══ Quoted text

Tuesday, June 02, 2009

In Memory of Ernst Heinkel...



As a young engineer in WWI, Ernst designed for the Hansa-Brandenburg aircraft factory. The design for the W-12 (shown here) was alledgedly sketched out on a beer coaster after work as he tried to explain his concept to another engineer. The most notable thing about its appearence is the inverted rudder that hung down to allow a clear field of fire for the rear observer/gunner.

Thursday, March 26, 2009

The Guns of Late March...


Still delighted with the new WWI flying game: "Over Flanders Fields"; good white-knuckle flying over the Western Front. The one frustrating aspect of the games is that, on top of the basic difficulty of bringing your guns to bear on a tiny, distant airplane, the AI engine allowed you to pump bullets endlessly [or so it seemed] into a plane...and it just wouldn't go down. Smoke? Yes...and lose bits and pieces. But last night I downloaded 'the patch'. Mainly it seems to affect the look of things, but it also adjusted the effectiveness of your guns. Now my .30 cal. Maxims and Spandaus shred wings like Browning .50's. Now it's a whole new game in the skies above Ypres.

════
══ Excerpted data

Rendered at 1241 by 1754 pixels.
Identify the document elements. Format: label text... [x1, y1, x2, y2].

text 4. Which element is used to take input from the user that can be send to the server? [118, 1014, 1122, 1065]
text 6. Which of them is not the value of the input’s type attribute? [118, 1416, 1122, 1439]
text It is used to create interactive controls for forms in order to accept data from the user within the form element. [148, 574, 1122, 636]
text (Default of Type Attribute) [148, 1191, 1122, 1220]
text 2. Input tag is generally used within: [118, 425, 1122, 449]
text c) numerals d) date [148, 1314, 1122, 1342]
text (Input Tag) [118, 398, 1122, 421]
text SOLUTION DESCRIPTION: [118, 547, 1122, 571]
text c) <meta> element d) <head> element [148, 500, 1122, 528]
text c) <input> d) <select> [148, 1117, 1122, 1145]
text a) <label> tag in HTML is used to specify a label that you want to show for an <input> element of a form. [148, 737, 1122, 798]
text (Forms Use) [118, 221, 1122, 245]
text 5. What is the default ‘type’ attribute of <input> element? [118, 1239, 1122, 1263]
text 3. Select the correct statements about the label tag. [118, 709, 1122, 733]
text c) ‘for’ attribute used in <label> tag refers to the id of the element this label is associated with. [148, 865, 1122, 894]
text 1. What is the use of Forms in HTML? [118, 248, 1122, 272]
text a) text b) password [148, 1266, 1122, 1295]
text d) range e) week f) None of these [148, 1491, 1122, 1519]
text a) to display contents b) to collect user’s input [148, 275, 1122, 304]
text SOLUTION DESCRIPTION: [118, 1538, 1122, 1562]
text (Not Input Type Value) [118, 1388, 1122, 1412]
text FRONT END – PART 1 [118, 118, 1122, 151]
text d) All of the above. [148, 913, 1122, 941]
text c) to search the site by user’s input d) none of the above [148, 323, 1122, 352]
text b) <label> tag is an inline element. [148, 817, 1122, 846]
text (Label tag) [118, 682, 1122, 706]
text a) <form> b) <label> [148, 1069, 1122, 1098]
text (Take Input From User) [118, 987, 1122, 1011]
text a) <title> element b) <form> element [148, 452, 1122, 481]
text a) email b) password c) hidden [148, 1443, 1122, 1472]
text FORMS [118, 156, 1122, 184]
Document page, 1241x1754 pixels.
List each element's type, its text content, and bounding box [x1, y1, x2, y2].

════

● Request 1:
In the blog posts, for which aircraft factory did Ernst Heinkel design as a young engineer in World War I?
● Request 2:
Transcribe the part of the blog posts that begins at the words "The Guns of" and ends after the words "skies above Ypres.".
● Request 3:
Summarize the blog posts in two sentences.

● Correct result 1:
The Hansa-Brandenburg aircraft factory.

● Correct result 2:
The Guns of Late March...


Still delighted with the new WWI flying game: "Over Flanders Fields"; good white-knuckle flying over the Western Front. The one frustrating aspect of the games is that, on top of the basic difficulty of bringing your guns to bear on a tiny, distant airplane, the AI engine allowed you to pump bullets endlessly [or so it seemed] into a plane...and it just wouldn't go down. Smoke? Yes...and lose bits and pieces. But last night I downloaded 'the patch'. Mainly it seems to affect the look of things, but it also adjusted the effectiveness of your guns. Now my .30 cal. Maxims and Spandaus shred wings like Browning .50's. Now it's a whole new game in the skies above Ypres.

● Correct result 3:
The first post recalls that Ernst Heinkel designed for the Hansa-Brandenburg aircraft factory in World War I, that his W-12 design was reportedly sketched on a beer coaster, and that its most notable feature was an inverted rudder hanging down to give the rear observer/gunner a clear field of fire. The second post praises the flying game "Over Flanders Fields," complains that planes seemed to absorb endless bullets without going down, and reports that a downloaded patch has made the guns far more effective.